**Estratto del documento:**
════════════════

OSSERVA C.N. ha proposto ricorso per
cassazione avverso l'ordinanza con la quale il Tribunale di Milano aveva
respinto il ricorso/reclamo presentato dal C. contro il provvedimento del
Giudice dell'Esecuzione di rigetto dell'istanza di ammissione al patrocinio a
spese dello Stato. Il ricorrente ha chiesto l'annullamento dell'impugnato
provvedimento, deducendo violazione di legge sotto un duplice profilo: a) la
norma richiamata dal giudice nel suo provvedimento - L. 30 luglio 1990 n. 217,
art. 15 ter e succ. mod., in forza del quale, in caso di convivenza, il reddito
ai fini della norma stessa e' costituito dalla somma dei redditi di ogni
componente del nucleo stabilmente convivente - troverebbe applicazione solo in
relazione ai procedimenti civili e amministrativi, e non anche in sede penale,
laddove, invece, lo stato di convivenza rileverebbe solo con riferimento al
coniuge ed ai familiari ai sensi della L. n. 134 del 2001, art. 3, comma 2,
(gia' L. n.217 del 1990), poi sostituito dal D.P.R. 30 maggio 2002, n. 115, art.
76 attualmente in vigore; b) lo stato di convivenza sarebbe risultato
comunque interrotto in conseguenza dei periodi di detenzione del C. e di quelli
da costui trascorsi in comunita' terapeutiche. Sono poi pervenute note del
difensore, con argomentazioni a sostegno della tesi prospettata con il proposto
gravame.

════════════════

**Estratti delle voci:**
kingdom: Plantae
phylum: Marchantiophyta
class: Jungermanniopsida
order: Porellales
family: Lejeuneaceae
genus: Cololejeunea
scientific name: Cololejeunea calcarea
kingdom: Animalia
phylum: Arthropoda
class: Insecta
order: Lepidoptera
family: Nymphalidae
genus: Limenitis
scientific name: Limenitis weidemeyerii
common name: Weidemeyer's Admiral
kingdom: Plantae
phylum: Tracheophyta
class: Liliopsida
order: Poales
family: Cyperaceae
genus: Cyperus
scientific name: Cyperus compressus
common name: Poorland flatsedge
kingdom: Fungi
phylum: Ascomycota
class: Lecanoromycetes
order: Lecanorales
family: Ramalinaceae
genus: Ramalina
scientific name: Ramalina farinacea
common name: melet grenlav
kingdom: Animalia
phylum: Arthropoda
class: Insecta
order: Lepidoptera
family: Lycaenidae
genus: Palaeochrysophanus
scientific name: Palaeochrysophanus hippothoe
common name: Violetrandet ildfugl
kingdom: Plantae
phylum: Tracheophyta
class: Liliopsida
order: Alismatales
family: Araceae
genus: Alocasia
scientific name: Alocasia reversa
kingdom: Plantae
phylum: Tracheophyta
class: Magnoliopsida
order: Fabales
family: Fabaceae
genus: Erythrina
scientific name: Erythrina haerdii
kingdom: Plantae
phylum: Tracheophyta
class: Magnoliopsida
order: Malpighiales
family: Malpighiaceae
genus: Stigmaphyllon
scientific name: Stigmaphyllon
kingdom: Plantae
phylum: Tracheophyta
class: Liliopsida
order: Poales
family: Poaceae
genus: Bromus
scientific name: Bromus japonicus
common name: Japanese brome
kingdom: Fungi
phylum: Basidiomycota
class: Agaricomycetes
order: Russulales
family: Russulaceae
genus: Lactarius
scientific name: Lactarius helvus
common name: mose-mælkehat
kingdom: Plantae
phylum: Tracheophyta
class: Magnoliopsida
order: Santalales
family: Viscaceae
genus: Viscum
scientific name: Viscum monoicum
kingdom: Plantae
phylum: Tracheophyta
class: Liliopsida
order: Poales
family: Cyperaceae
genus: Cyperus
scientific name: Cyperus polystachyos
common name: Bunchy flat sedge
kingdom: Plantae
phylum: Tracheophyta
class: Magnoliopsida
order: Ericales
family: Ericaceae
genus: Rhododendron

════════════════

**Compiti dell'esercizio:**
1) Riscrivi sotto forma di elenco il paragrafo dell'estratto del documento che comincia con "OSSERVA C.N. ha proposto ricorso", mantenendone i fatti principali.
2) Riprendi l'estratto del documento sul ricorso di C.N., proseguendo dopo la sua ultima frase.

**Soluzioni dei compiti:**
1)
- C.N. ha proposto ricorso per cassazione contro l'ordinanza del Tribunale di Milano. L'ordinanza aveva respinto il suo ricorso/reclamo contro il provvedimento con cui il Giudice dell'Esecuzione aveva rigettato l'istanza di ammissione al patrocinio a spese dello Stato.
- Il ricorrente chiede l'annullamento del provvedimento e deduce una violazione di legge sotto due profili:
  a) La norma applicata dal giudice è la L. 30 luglio 1990 n. 217, art. 15 ter e succ. mod. In caso di convivenza, essa calcola il reddito sommando quelli di ogni componente del nucleo stabilmente convivente. Secondo il ricorrente varrebbe solo nei procedimenti civili e amministrativi. In sede penale la convivenza rileverebbe solo per il coniuge e i familiari, ai sensi della L. n. 134 del 2001, art. 3, comma 2, poi sostituito dal D.P.R. 30 maggio 2002, n. 115, art. 76, attualmente in vigore.
  b) La convivenza sarebbe stata comunque interrotta dai periodi di detenzione del C. e da quelli trascorsi in comunità terapeutiche.
- Il difensore ha poi inviato note a sostegno della tesi del ricorso.

2)
Il ricorso deve essere rigettato perche' infondato alla luce
dell'orientamento delineatosi in materia nella giurisprudenza di legittimita'.
Ed invero questa Corte ha gia' avuto modo di occuparsi della questione
relativa ai limiti di reddito, ai fini dell'ammissione al patrocinio a spese
dello Stato, nel caso di situazione di convivenza "more uxorio"; e, con
riferimento a fattispecie relativa alla disciplina di cui alla L. n. 134 del
2001 (che aveva sostituito quella n. 214/1990), ha precisato che per la
individuazione del reddito rilevante ai fini dell'ammissione al patrocinio a
spese dello Stato, occorre tener conto, a norma della L.30 luglio 1990 n. 217,
art.3, comma 2, della somma dei redditi facenti capo all'interessato e agli
altri familiari conviventi, compreso il convivente "more uxorio" (Sez. 4, n.
13265/2004, imp. Zen, RV.228035). Orbene, come detto, tale principio e'
stato affermato in relazione alla disciplina prevista dalla L. n. 219 del 1990
come sostituita dalla L. n. 134 del 2001, in cui per i procedimenti civili ed
amministrativi risultava indicata genericamente la convivenza (inserito proprio
con la L. n. 134 del 2001, art. 15 ter, comma 2) mentre per i procedimenti
penali vi era lo specifico riferimento alla convivenza con il coniuge.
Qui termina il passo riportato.